After the wire bonding, the cavity was sealed with a metal cover. This was an expensive and time-consuming method of producing chips, so cheaper and more efficient packaging methods were designed. Most modern processors are built on a form of flip-chip pin grid array (FC-PGA) packaging.

This type still plugs into a PGA socket, but the package itself is dramatically simplified. With FC-PGA, the raw silicon die is mounted face down on the top of the chip substrate, and instead of wire bonding, the connections are made with tiny solder bumps around the perimeter of the die.

The edge is then sealed with a fillet of epoxy. With the original versions of FC-PGA, you could see the backside of the raw die sitting on the chip. Unfortunately, there were some problems with attaching the heatsink to an FC-PGA chip. The heatsink sat on the top of the die, which acted as a pedestal.

If you pressed down on one side of the heatsink excessively during the installation process (such as when you were attaching the clip), you risked cracking the silicon die and destroying the chip. This was especially a problem as heatsinks became larger and heavier and the force applied by the clip became greater.

AMD decreased the risk of damage by adding rubber spacers to each corner of the chip substrate, thus preventing the heatsink from tilting excessively during installation. Still, these bumpers could compress, and it was all too easy to crack the die.

The Athlon XP currently uses FC-PGA with spacers at each corner of the substrate, and some aftermarket vendors sell specially designed shims that help provide additional protection. The Athlon 64 uses a different heatsink design, which attaches the heatsink to a clip.

The clip is then screwed to the motherboard, which helps prevent damage to the processor. Intel revised its packaging with a newer FC-PGA2 version used in the newer Pentium III and all Pentium 4 processors.

This incorporates an integrated protective metal cap called a heat spreader that sits on top of the die, enabling larger and heavier heatsinks to be installed without any potential damage to the processor core. Ironically, the first processor for PCs to use a heat spreader was made by AMD (the K6 family).

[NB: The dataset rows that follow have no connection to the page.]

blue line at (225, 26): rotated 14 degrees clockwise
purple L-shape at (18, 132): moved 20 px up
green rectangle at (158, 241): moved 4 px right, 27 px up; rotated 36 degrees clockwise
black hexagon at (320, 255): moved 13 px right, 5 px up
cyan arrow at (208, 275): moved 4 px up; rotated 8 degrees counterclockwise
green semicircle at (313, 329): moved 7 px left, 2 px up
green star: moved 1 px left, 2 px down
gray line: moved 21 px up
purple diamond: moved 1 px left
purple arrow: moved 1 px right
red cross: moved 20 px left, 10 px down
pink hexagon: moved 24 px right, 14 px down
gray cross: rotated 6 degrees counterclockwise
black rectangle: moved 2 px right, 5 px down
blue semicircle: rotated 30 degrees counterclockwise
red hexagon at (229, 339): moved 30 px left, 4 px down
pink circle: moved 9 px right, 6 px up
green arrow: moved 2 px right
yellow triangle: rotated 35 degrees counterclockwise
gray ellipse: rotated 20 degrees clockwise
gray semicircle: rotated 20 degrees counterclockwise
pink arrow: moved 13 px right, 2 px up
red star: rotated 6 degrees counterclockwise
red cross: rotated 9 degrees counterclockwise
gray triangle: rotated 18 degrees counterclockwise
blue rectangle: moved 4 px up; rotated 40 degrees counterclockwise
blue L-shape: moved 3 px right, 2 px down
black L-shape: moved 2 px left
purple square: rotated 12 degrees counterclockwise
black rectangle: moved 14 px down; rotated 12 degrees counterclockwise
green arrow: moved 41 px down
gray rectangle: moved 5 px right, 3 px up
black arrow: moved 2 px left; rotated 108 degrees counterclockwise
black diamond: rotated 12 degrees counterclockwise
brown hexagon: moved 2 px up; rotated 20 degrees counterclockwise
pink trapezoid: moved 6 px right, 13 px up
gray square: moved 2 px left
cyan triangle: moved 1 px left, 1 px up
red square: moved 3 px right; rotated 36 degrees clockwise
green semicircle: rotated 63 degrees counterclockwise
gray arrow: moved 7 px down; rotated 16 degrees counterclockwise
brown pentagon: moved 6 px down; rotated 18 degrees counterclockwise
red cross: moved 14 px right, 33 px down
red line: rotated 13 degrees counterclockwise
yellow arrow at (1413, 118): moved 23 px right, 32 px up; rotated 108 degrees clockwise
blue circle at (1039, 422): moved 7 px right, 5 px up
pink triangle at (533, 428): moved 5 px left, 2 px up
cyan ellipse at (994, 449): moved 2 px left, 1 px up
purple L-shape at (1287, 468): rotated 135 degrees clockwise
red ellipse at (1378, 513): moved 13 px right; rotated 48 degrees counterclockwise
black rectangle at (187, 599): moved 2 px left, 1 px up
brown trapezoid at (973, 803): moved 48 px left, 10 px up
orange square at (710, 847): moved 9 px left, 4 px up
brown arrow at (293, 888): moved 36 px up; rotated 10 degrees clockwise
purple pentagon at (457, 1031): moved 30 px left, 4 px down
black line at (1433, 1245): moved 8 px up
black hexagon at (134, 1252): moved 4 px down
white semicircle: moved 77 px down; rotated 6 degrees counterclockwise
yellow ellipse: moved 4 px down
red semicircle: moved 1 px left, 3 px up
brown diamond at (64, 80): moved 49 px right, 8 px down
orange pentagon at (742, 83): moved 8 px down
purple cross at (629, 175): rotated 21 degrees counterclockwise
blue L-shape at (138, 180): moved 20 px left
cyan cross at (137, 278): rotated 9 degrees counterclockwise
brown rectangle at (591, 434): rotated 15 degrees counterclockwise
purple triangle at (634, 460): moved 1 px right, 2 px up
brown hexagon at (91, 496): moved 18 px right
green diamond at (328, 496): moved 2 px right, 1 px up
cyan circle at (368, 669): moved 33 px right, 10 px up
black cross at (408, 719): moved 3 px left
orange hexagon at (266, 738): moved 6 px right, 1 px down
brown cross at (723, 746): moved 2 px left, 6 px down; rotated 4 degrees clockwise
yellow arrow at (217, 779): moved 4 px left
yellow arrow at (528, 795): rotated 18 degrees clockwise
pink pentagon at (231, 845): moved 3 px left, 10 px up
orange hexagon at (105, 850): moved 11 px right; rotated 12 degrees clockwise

Future packaging directions are headed toward what is called BBUL (bumpless build-up layer) packaging. This will embed the die completely in the package; in fact, the package layers will be built up around and on top of the die, fully encapsulating it within the package.

This will embed the chip die and allow for a full flat surface for attaching the heatsink, as well as shorter internal interconnections within the package.